News
FPPC eyes new disclosure rules for political ads
California’s political watchdog, inspired in part by language in a landmark U.S. Supreme Court case, is considering a new rule to force the disclosure of the names of donors who finance so-called “issue advocacy ads” – political advertisements that describe an issue but stop short of telling people how to vote.
The proposal, which drew fire from an array of political attorneys, could go into effect before the fall and apply to the Nov. 2 general election if the Fair Political Practices Commission approves it next month, although the actual timing of the regulation would depend on a number of other procedural issues, including regulatory review.
The regulation is being put together by the FPPC staff.
“It is no one’s goal to suppress the right to free speech,” said FPPC Chairman Dan Schnur. “Rather, it is the right of voters to know how that speech is being funded.”
Under California’s current rules, the source of money for issue or educational ads is not required to be made public. Disclosure is required, however, for ads that expressly urge voters to support or oppose a candidate or ballot measure – ads that are known as “express advocacy” ads. The proposed FPPC rule would expand the disclosure rules to issue advocacy ads as well.
The difference between an issue advocacy ad and an express advocacy ad is sometimes blurred. But express advocacy ads typically contain “magic words” that include “vote for” or “vote against” or “elect” or “cast your ballot” – terms and intent traditionally missing from issue advocacy. The “magic words” interpretation stems in part from a decision in a 2002 case involving former Gov. Gray Davis, who sued a group that ran ads urging viewers to “turn the lights out on Gray Davis,” a reference to Davis’ policies during the state’s electricity crisis. Davis complained, saying the ads were aired right before the 2002 gubernatorial election and were intended to damage his reelection chances.
In the end, the FPPC staff said, the point of the proposed rule is to shine more illumination on the source of campaign cash, although a number of veteran political attorneys – the lawyers who advise campaigns on the legal rules governing fundraising, among other issues – were skeptical.
“A hodgepodge of state regulations has created a nightmare of complexity, and you’re about to do it again,” attorney Fred Lowell of the San Francisco-based Pillsbury law firm, said at an FPPC information hearing. “Please try to simplify.”
James Parrinello of the Marin office of the Nielsen Merksamer law firm agreed.
“It’s fairly clear that the staff has made up its mind,” he said. “There is no basis for it. There is no emergency causing it to occur.”
But the FPPC staff has identified issue ad disclosure as a top priority on a list of lingering issues that it believes need to be addressed. Ironically, a U.S. Supreme Court decision widely denounced by campaign reform advocates may have given the FPPC new ammunition to force greater disclosure.
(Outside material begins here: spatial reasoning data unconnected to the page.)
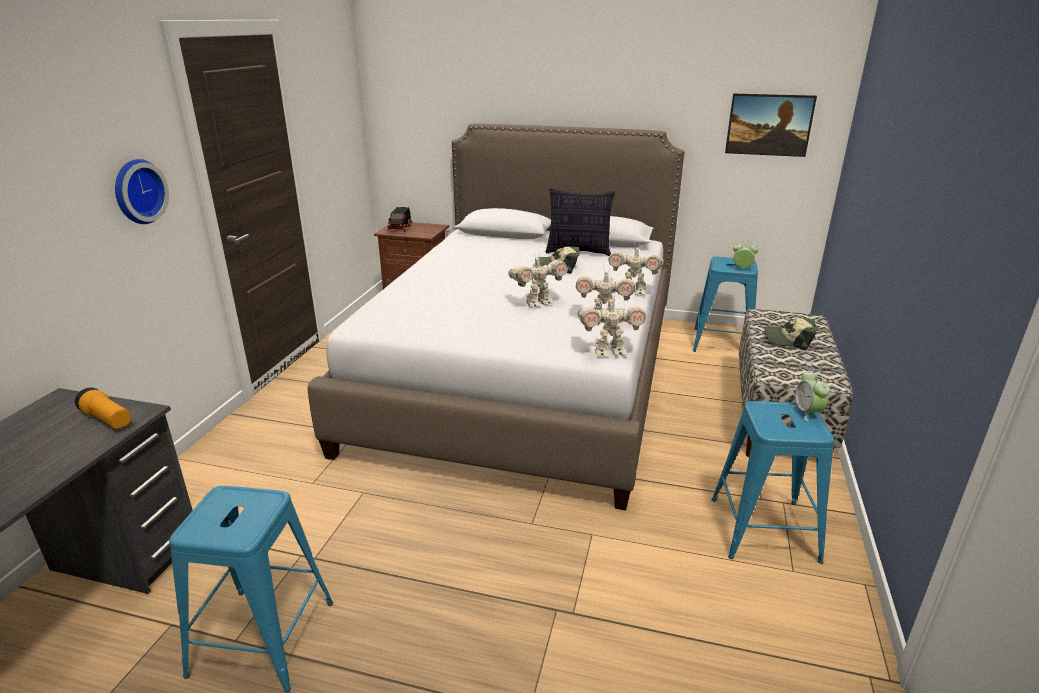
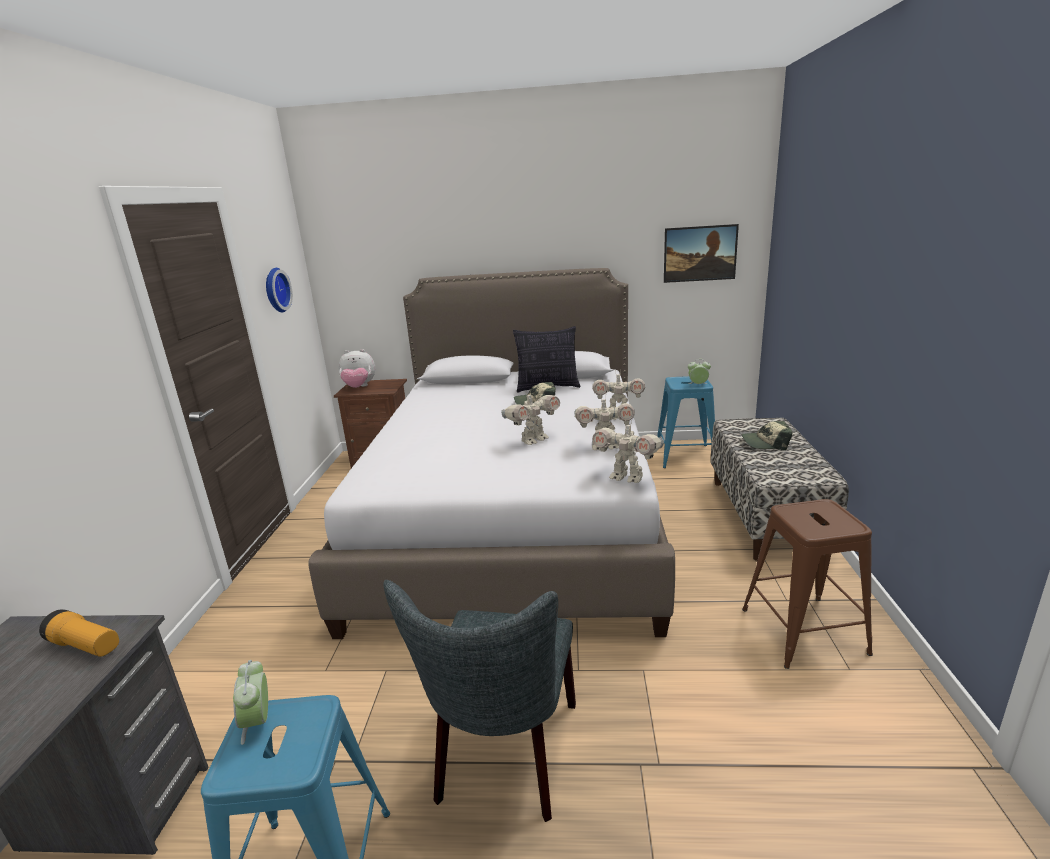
camera: 10 degrees left, 5 degrees down
(137, 191) = (88, 373): wall clock -> wall clock (275, 290)
(400, 228) = (359, 387): toy truck -> plush toy
(440, 581) = (505, 758): none -> grey chair
(609, 352) = (627, 477): toy robot -> toy robot turned 45 degrees clockwise
(763, 529) = (802, 631): blue stool -> brown stool
(807, 413) = (832, 508): alarm clock -> alarm clock (258, 722)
In January, the U.S. Supreme Court in Citizens United vs. the FEC ruled that under the First Amendment, there can be no limits on special-interest funding – including corporations and labor unions — of political broadcasts in candidate elections.
The 5-4 decision overturned a provision of the federal campaign-reform law known as McCain-Feingold, and it was quickly denounced by campaign reform advocates, who said the ruling would open the floodgates to unlimited spending. The case involved a conservative political group called Citizens United, which had produced an anti-Hillary Clinton documentary called “Hillary: The Movie” and sought to run commercials promoting the film during the last presidential campaign.
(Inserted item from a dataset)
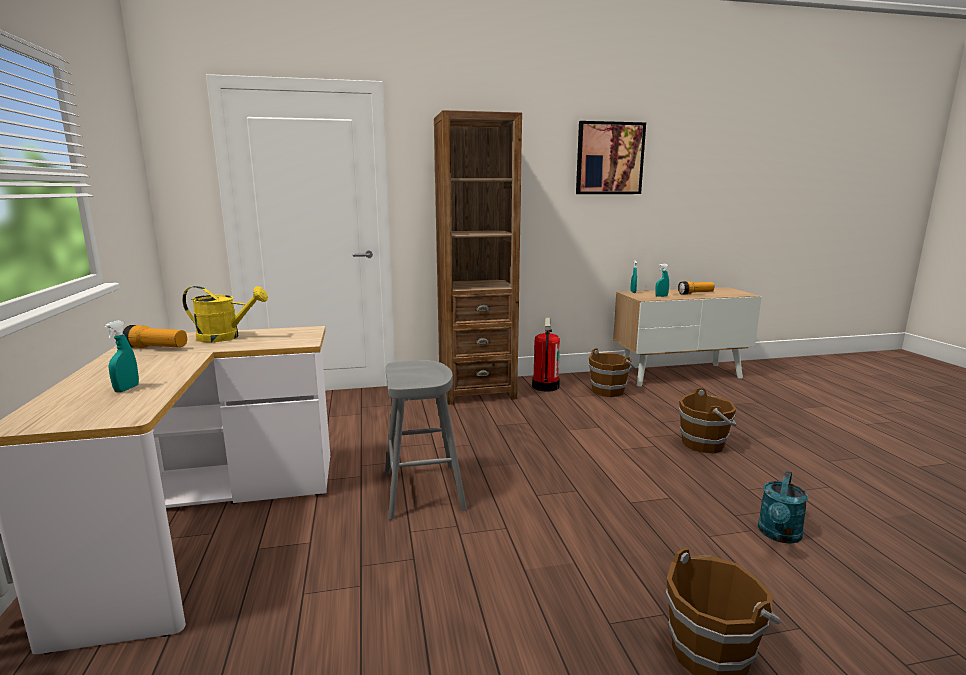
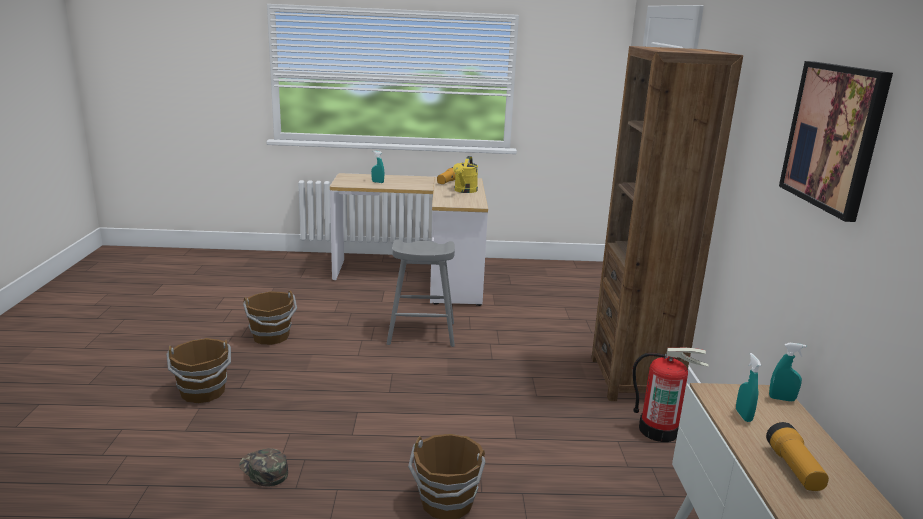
camera: 100 degrees right, 5 degrees up
(608, 391) = (645, 482): brown bucket -> brown bucket (271, 337)
(779, 535) = (263, 470): turquoise watering can -> green cap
But at the same time that Citizens United removed limits on corporate and labor campaign spending, the decision also contained language, the FPPC said, authorizing increased disclosure of issue advocacy ads. The issue, according to that language, is whether the ad is “functionally equivalent” to express advocacy, not whether the ad contains the “magic words.”
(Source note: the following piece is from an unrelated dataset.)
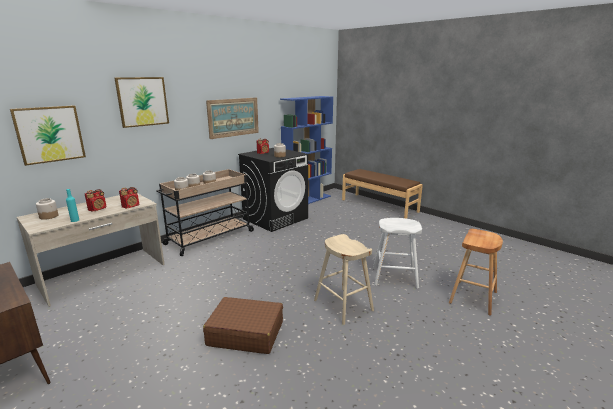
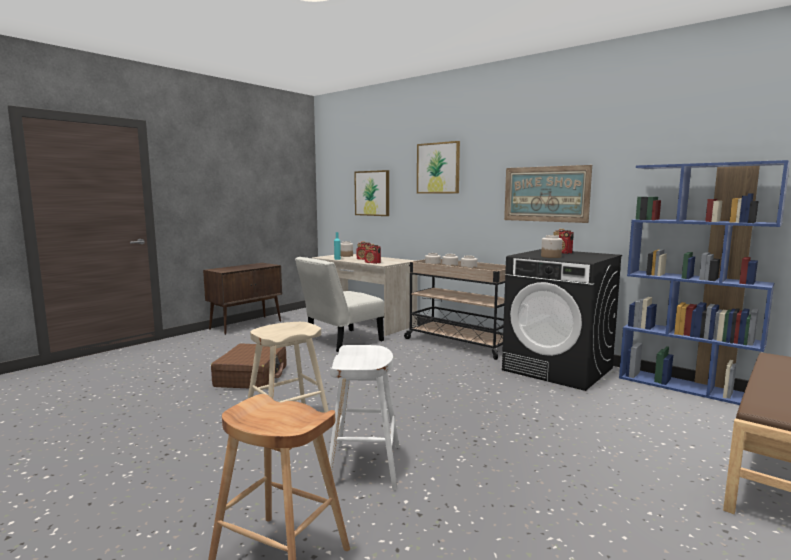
camera: 85 degrees right, 10 degrees down
(165, 287) = (341, 341): none -> white chair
That “functional equivalence” is a key driver for the proposed FPPC regulation, which would apply only to state campaigns.
Not everyone is convinced, however.
“Why are you doing this?” asked veteran political attorney Lance Olson. “To suggest you can take the Supreme Court’s language and extrapolate from that a regulation that applies to issue advocacy – I don’t think that holds water.”
Critics such a change could require at the least a new regulation written from the ground up, not a modification to an existing rule – a significant difference because an entirely new regulation would entail greater review, hearings and take more time to put into effect.
To Schnur, the overarching concern is greater transparency which, in the end, serves the public good.
“I need you to tell me,” he told one political lawyer, “why requiring disclosure for funding is not a good thing,” said Schnur noted.